Learning the lingo for binoculars will help you find a pair best suited for your needs. Binoculars are defined by two numbers, such as 7 x 35. The 7 is your magnification while 35 is the objective lens diameter. Eye relief is also important because it determines how far the rear eyepiece lens is from your eye when looking into the binocular. Also be sure to look at the binoculars’ field of view to determine how wide of an area you will be able to see out of the binoculars.

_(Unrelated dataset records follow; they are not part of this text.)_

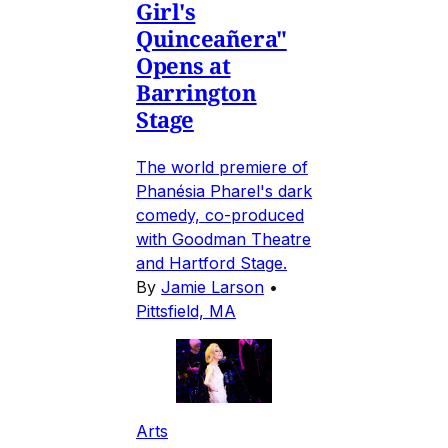
Girl's
Quinceañera"
Opens at
Barrington
Stage
The world premiere of
Phanésia Pharel's dark
comedy, co-produced
with Goodman Theatre
and Hartford Stage.
By
Jamie Larson
•
Pittsfield, MA
Arts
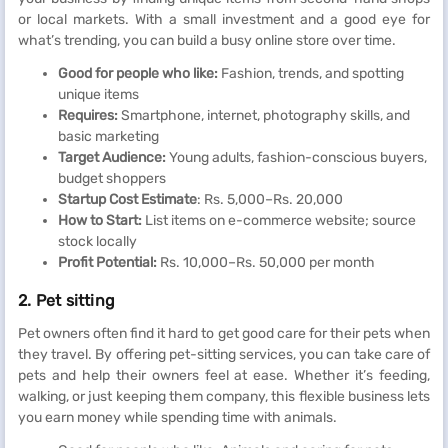
or local markets. With a small investment and a good eye for
what’s trending, you can build a busy online store over time.
Good for people who like:
Fashion, trends, and spotting
unique items
Requires:
Smartphone, internet, photography skills, and
basic marketing
Target Audience:
Young adults, fashion-conscious buyers,
budget shoppers
Startup Cost Estimate
: Rs. 5,000–Rs. 20,000
How to Start:
List items on e-commerce website; source
stock locally
Profit Potential:
Rs. 10,000–Rs. 50,000 per month
2. Pet sitting
Pet owners often find it hard to get good care for their pets when
they travel. By offering pet-sitting services, you can take care of
pets and help their owners feel at ease. Whether it’s feeding,
walking, or just keeping them company, this flexible business lets
you earn money while spending time with animals.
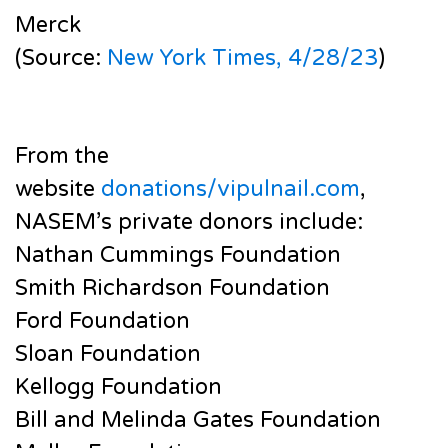
Merck
(Source:
New York Times, 4/28/23
)
From the
website
donations/vipulnail.com
,
NASEM’s private donors include:
Nathan Cummings Foundation
Smith Richardson Foundation
Ford Foundation
Sloan Foundation
Kellogg Foundation
Bill and Melinda Gates Foundation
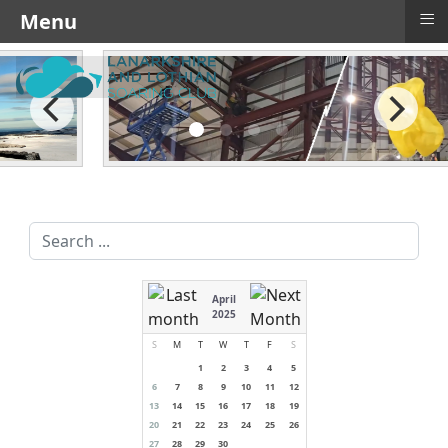
≡
Menu
Search
...
April
2025
S
M
T
W
T
F
S
1
2
3
4
5
6
7
8
9
10
11
12
13
14
15
16
17
18
19
20
21
22
23
24
25
26
27
28
29
30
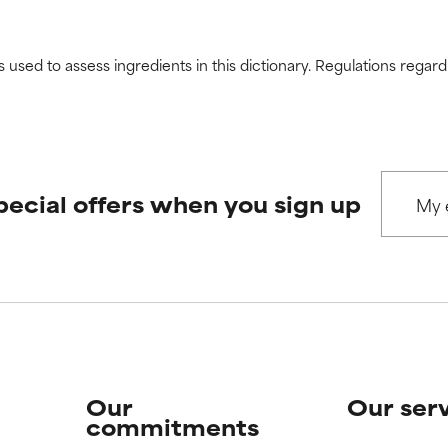
s used to assess ingredients in this dictionary. Regulations regar
pecial offers when you sign up
Our
Our ser
commitments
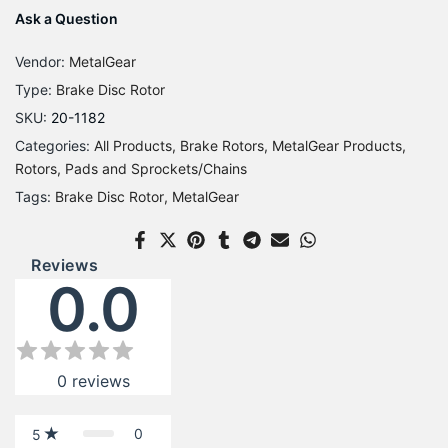
Ask a Question
Vendor:
MetalGear
Type:
Brake Disc Rotor
SKU:
20-1182
Categories:
All Products
Brake Rotors
MetalGear Products
Rotors, Pads and Sprockets/Chains
Tags:
Brake Disc Rotor
MetalGear
Reviews
0.0
0
reviews
0
5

There are certain precautions you must take in order to safely view the Sun. Before viewing, always inspect your binoculars and do not use if there are any scratches or damages. Older solar binoculars recommend discarding the product after 3 years, as the filter gradually disintegrates. However, this is not the case for many modern Sun-viewing accessories. Always consult an expert to confirm if you can safely use your older solar binoculars.


Another option for viewing a partially eclipsed Sun safely is via pinhole projection. There are pinhole projectors you can make out of a cereal box so you can view the shadow of a partially eclipsed Sun. Or you can even loosely criss-cross your fingers into a waffle pattern and look at your hands’ shadow on the ground. The tiny spaces between your fingers will project a grid of small crescent images on the ground of the Sun in a partial eclipse. Again, never look directly at the Sun without proper eye protection. Viewing the Sun without protective eyewear can lead to permanent eye damage.